Good morning, Camden Chatters.
Ahhh. Haven’t these last two days been nice? Thanks to the just-concluded MLB draft, we’ve had actual, real baseball news to talk about amidst an otherwise barren sports landscape. Aaand...now we’re back to the vast emptiness.
How are you feeling about the Orioles’ haul in the draft, O’s fans? I’ll say this for Mike Elias — he certainly didn’t follow the script that any of the national draft prognosticators laid out for him. He started zig-zagging right off the bat, passing on the consensus favorite for the No. 2 pick, Austin Martin, and instead picking Arkansas outfielder Heston Kjerstad, who was projected to go somewhere in the 8-10 range.
From there, Elias continued to go hot and heavy for position players, finishing day one of the draft with Mississippi State shortstop Jordan Westburg and following suit in the next three rounds with Tulane outfielder Hudson Haskin, Ole Miss shortstop Anthony Servideo, and Florida high school third baseman Coby Mayo. Elias finally drafted his first and only pitcher, Iowa prep righty Carter Baumler, in the fifth round. Our Mark Brown provided a breakdown of the Orioles’ six picks.
Some grumbly Orioles fans on Twitter were less than enthused with the Birds’ selections, calling ownership cheap for passing on Martin for an underslot guy in Kjerstad, criticizing Elias for not putting more focus on pitching, proclaiming that the O’s overdrafted guys who weren’t highly ranked by the pundits. I mean, I don’t know. Whereas most of us had never heard of any potential 2020 draftees until a month ago, Elias and his staff do this stuff for a living. It’s okay if their evaluations of these players don’t match yours. We’ll have to wait and see how well the players the O’s drafted — and the ones they didn’t — pan out.
How would you grade the Orioles’ 2020 draft?
This poll is closed
This exercise is folly. Draft grades are a meaningless construct; how can one be so presumptuous to assign a single letter to players whose futures could present an array of possible outcomes, which won’t truly be determined until several years hence?
Meanwhile, in a parallel universe...
In a universe where COVID-19 doesn’t exist, the MLB draft ran its usual 40 rounds instead of just five. The 53-15 Orioles drafted Heston Kjerstad and 40 other players, all of whom gladly inked with the Birds within a day. Meanwhile, the 1,000-plus players drafted by other teams all refused to sign, insisting they won’t play for anybody but the Orioles.
Simulation brought to you by the PWAG (Paul’s Wild-Ass Guesses) system.
Connolly: Under-slot move or shrewd pick?
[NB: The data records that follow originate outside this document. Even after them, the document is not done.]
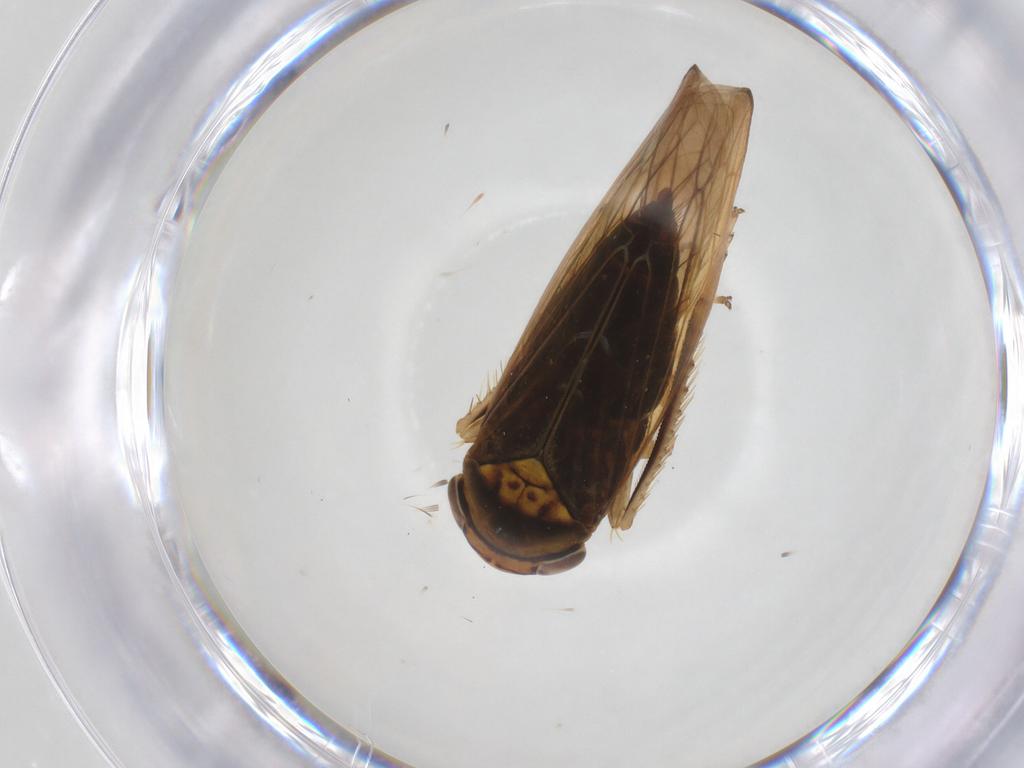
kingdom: Animalia
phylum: Arthropoda
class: Insecta
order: Hemiptera
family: Cicadellidae
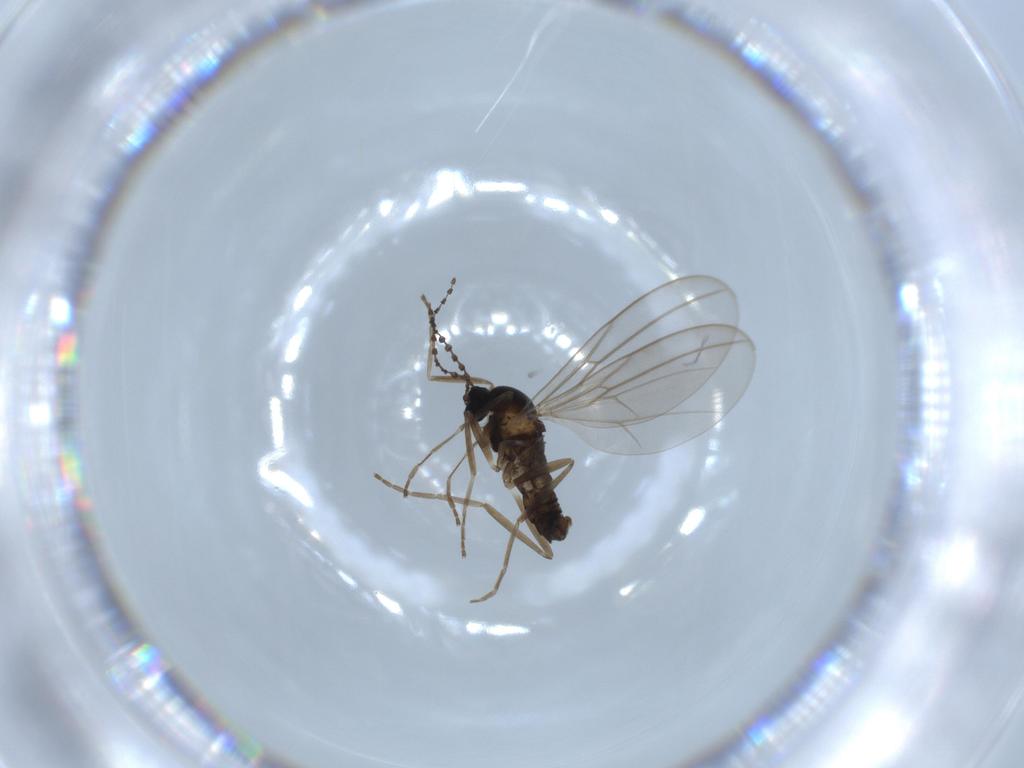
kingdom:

Orioles take risk with Heston Kjerstad – The Athletic
Count Dan Connolly as one who's a bit skeptical of Elias’ risky pick of Kjerstad over Martin, saying “Mike Elias better know what the hell he is doing.” We’ll definitely be tracking the careers of Kjerstad and Martin very, very closely for the next few years, especially since the latter ended up with the division rival Blue Jays.
Orioles take Haskin 39th, Westburg talks selection (updated) - School of Roch
Jordan Westburg, the Orioles’ pick at No. 30, describes his style of play as “explosive.” That sounds good, even if I’m not entirely sure what it means.
MLB draft: Baltimore Orioles pick Dowling Catholic star Carter Baumler
Baumler, the Orioles’ fifth-round pick, was considered by some pundits to be a tough sign because of his commitment to TCU. But he’s quoted in this article saying, “The plan is to sign.” Well, good!
10 Fun Facts About the Baltimore Oriole | Audubon
And now for something completely different, here are some fun facts about Baltimore Orioles. The actual birds. Did you know they were originally called “the Baltimore-Bird” because their orange and black feathers matched the heraldic colors of Lord Baltimore? Well, now you know!
Orioles birthdays and history
Is today your birthday? Happy birthday! It’s the birthday of two former O’s draft picks who later played with the club: 1969 sixth-round catcher Dave Skaggs (69) and Baltimore-born 1990 tenth-rounder Damon Buford (50), son of former Oriole Don.
On this day in 1990, the Orioles shocked the Brewers with a dramatic last at-bat victory. Trailing by a run with two outs and nobody on in the bottom of the ninth, Mickey Tettleton tied the game with a home run off Dan Plesac. An inning later, Randy Milligan’s walkoff blast, also against Plesac, sent the Memorial Stadium crowd home happy.
And on this date in 2004, the Giants’ Barry Bonds and the Orioles’ Rafael Palmeiro homered in the opener of a doubleheader at Camden Yards — Bonds’ 675th career shot, Palmeiro’s 536th and 537th — marking just the third time in MLB history that two members of the 500-homer club went deep in the same game. Bonds had three hits in that game, and the O’s apparently learned their lesson; in the nightcap, the Orioles walked him five times, four intentionally. Both games went extras, with the Giants winning the first and the O’s the second.